**What you should do**
Render the text lines from the line with "Аналогичные товары с действующ" up to and including the line with "Bedürfnissen unserer Gemeinschaft gerecht zu" as a Markdown table with the columns No. and Text, numbering each row and leaving out blank lines.
** Given data follows **
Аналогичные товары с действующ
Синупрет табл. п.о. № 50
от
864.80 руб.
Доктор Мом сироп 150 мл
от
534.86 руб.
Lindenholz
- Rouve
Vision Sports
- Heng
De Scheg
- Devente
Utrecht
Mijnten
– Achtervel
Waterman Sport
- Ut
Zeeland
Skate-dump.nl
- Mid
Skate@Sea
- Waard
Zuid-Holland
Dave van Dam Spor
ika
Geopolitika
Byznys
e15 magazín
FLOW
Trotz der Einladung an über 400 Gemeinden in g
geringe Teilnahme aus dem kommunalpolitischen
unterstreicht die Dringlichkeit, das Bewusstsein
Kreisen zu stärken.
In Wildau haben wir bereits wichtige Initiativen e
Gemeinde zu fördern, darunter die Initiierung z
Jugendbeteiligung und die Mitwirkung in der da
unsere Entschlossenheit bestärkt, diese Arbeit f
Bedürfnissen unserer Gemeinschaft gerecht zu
** End of Given data **
** Given data follows **
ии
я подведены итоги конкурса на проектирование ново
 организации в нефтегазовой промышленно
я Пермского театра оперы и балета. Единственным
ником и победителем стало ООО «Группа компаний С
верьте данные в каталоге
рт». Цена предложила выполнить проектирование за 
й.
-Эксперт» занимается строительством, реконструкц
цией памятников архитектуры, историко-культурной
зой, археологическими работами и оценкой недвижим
** End of Given data **
**Solution for this problem**
| No. | Text |
|---|---|
| 1 | Аналогичные товары с действующ |
| 2 | Синупрет табл. п.о. № 50 |
| 3 | от |
| 4 | 864.80 руб. |
| 5 | Доктор Мом сироп 150 мл |
| 6 | от |
| 7 | 534.86 руб. |
| 8 | Lindenholz |
| 9 | - Rouve |
| 10 | Vision Sports |
| 11 | - Heng |
| 12 | De Scheg |
| 13 | - Devente |
| 14 | Utrecht |
| 15 | Mijnten |
| 16 | – Achtervel |
| 17 | Waterman Sport |
| 18 | - Ut |
| 19 | Zeeland |
| 20 | Skate-dump.nl |
| 21 | - Mid |
| 22 | Skate@Sea |
| 23 | - Waard |
| 24 | Zuid-Holland |
| 25 | Dave van Dam Spor |
| 26 | ika |
| 27 | Geopolitika |
| 28 | Byznys |
| 29 | e15 magazín |
| 30 | FLOW |
| 31 | Trotz der Einladung an über 400 Gemeinden in g |
| 32 | geringe Teilnahme aus dem kommunalpolitischen |
| 33 | unterstreicht die Dringlichkeit, das Bewusstsein |
| 34 | Kreisen zu stärken. |
| 35 | In Wildau haben wir bereits wichtige Initiativen e |
| 36 | Gemeinde zu fördern, darunter die Initiierung z |
| 37 | Jugendbeteiligung und die Mitwirkung in der da |
| 38 | unsere Entschlossenheit bestärkt, diese Arbeit f |
| 39 | Bedürfnissen unserer Gemeinschaft gerecht zu |